II.-Sans préjudice des droits des créanciers dont la créance est mentionnée au I de l'article L. 622-17, le jugement d'ouverture arrête ou interdit toute procédure d'exécution tant sur les meubles que sur les immeubles ainsi que toute procédure de distribution n'ayant pas produit un effet attributif avant le jugement d'ouverture' ;
L'article L 662-2 du code de commerce précise que 'Sous réserve des dispositions de l'article L. 625-3, les instances en cours sont interrompues jusqu'à ce que le créancier poursuivant ait procédé à la déclaration de sa créance. Elles sont alors reprises de plein droit, le mandataire judiciaire et, le cas échéant, l'administrateur ou le commissaire à l'exécution du plan nommé en application de l'article L. 626-25 dûment appelés, mais tendent uniquement à la constatation des créances et à la fixation de leur montant'.
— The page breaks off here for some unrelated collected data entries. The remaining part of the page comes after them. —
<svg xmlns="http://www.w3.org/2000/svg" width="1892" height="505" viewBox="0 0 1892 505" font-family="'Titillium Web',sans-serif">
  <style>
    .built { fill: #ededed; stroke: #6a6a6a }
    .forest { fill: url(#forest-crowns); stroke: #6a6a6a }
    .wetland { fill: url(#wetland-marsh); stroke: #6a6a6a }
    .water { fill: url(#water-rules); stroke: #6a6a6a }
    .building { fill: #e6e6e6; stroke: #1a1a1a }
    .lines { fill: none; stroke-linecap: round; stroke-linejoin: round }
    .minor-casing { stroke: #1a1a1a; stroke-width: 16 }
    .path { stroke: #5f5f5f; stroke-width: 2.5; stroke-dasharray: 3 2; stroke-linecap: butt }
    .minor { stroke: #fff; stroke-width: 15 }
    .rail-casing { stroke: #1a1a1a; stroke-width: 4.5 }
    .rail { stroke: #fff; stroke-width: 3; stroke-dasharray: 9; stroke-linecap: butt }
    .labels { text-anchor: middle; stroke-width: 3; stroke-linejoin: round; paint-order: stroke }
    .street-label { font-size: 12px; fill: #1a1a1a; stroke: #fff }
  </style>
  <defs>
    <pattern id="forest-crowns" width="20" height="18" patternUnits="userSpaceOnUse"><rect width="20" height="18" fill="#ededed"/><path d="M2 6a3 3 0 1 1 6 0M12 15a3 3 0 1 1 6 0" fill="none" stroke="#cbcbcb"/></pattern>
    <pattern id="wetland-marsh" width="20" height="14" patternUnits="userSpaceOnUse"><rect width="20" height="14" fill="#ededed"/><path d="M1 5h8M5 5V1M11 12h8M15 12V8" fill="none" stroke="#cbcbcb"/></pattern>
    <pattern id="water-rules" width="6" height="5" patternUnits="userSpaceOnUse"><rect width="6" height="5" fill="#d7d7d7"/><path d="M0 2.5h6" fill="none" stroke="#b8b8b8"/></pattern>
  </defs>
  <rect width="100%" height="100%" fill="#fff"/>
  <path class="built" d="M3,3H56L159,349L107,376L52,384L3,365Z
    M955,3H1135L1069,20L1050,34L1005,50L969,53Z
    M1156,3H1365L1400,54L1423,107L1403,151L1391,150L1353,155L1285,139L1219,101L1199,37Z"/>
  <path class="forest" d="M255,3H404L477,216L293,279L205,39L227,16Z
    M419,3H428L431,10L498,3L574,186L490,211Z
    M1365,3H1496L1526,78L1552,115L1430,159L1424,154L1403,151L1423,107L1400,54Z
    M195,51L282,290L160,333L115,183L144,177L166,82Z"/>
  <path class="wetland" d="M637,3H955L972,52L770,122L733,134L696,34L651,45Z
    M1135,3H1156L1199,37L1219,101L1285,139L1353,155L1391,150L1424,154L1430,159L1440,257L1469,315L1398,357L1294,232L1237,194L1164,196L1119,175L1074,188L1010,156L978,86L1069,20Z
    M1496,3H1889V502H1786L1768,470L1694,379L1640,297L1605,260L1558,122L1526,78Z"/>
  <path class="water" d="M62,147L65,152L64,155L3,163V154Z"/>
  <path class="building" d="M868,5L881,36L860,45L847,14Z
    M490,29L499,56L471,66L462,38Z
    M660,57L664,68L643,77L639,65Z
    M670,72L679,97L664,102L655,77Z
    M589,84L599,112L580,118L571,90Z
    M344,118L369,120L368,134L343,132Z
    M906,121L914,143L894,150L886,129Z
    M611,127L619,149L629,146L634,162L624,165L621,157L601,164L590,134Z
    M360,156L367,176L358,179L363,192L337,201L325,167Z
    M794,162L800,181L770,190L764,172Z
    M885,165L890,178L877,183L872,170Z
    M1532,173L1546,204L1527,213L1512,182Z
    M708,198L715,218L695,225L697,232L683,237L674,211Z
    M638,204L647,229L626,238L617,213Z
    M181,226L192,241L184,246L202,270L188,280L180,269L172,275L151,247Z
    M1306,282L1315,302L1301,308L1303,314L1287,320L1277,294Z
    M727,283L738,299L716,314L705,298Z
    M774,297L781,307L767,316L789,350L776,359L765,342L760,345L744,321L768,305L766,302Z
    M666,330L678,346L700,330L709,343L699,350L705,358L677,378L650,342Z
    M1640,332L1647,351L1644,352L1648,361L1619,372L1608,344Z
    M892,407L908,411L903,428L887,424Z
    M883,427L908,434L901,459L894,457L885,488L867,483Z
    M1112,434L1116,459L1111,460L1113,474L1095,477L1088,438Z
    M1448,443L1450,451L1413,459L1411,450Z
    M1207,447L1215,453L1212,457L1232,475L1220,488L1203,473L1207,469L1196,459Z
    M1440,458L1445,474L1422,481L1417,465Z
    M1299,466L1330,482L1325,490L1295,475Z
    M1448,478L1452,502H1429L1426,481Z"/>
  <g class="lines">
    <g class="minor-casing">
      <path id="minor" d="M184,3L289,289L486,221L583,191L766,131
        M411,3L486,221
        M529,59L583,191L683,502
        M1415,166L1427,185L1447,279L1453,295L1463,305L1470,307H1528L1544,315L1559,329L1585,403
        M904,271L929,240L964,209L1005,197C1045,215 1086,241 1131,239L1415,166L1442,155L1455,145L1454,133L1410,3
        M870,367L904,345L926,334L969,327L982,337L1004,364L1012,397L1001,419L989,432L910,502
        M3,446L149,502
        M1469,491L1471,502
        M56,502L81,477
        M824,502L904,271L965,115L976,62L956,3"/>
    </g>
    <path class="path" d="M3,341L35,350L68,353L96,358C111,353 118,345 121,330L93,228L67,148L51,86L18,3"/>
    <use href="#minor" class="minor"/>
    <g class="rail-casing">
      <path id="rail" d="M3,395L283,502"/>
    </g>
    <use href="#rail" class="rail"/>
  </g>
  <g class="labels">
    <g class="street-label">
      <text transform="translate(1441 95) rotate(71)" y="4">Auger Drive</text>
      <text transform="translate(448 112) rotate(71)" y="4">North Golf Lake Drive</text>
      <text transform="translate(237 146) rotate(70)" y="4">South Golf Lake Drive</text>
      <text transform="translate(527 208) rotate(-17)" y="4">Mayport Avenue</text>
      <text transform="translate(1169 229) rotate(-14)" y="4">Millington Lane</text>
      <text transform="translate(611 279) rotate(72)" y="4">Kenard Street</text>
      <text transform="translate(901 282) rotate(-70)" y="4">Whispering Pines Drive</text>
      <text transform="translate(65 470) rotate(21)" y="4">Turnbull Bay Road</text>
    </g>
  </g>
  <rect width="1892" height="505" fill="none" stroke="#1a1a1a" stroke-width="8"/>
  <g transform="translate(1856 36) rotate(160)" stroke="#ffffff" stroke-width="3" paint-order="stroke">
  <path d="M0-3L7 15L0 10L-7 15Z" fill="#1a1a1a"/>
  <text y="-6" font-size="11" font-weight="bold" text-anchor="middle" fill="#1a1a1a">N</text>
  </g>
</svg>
L'arrêt des poursuites individuelles s'applique à toutes les créances ne répondant pas aux caractéristiques de l'article L. 622-17 du même code [Les créances nées régulièrement après le jugement d'ouverture pour les besoins du déroulement de la procédure ou de la période d'observation, ou en contrepartie d'une prestation fournie au débiteur pendant cette période, sont payées à leur échéance] ;
Les créanciers n'entrant pas dans les catégories visées à l'article L 622-17 I ne peuvent agir à l'encontre du débiteur en paiement ou en résolution d'un contrat pour défaut de paiement d'une somme d'argent dès le prononcé du jugement d'ouverture de sauvegarde, de redressement judiciaire jusqu'à l'issue de ces procédures. Cette interdiction s'applique aussi en liquidation judiciaire.
Cette interdiction se poursuit en cas d'adoption d'un plan de sauvegarde ou de redressement, ces jugements, opposables à tous, imposant aux créanciers des délais ou remises. [C] créancier ne recouvre son droit de poursuite individuelle qu'en cas de résolution du plan ;
En l'espèce, la pièce n° 36 de l'intimée, liste avec précision la ventilation des sommes versées par la SCP [O]- [G] pendant la période de redressement judiciaire de la société Deklic Graphique ;
[C] total des paiements ainsi listés est repris en pièce 8 de l'intimée, laquelle totalise l'entièreté des créances antérieures à la période de redressement judiciaire à la somme de 149623,88 euros ;
Après ajout des créances relatives à la période du redressement judiciaire, soit de janvier 2011 à décembre 2013 et de janvier 2015 à décembre 2016, la totalité de la créance est de 238263,96 euros ;
Ce montant se décompose en quatre sommes correspondant aux quatre périodes, objet des poursuites du PRS des Vosges à savoir :
- 64784,59 euros pour la période d'avril à juillet 2009,
- 84839,29 euros pour celle d'août à décembre 2009,
- 3015,09 euros pour celle du 1er au 31 décembre 2011,
- 85625 euros pour la période de janvier 2015 à décembre 2016.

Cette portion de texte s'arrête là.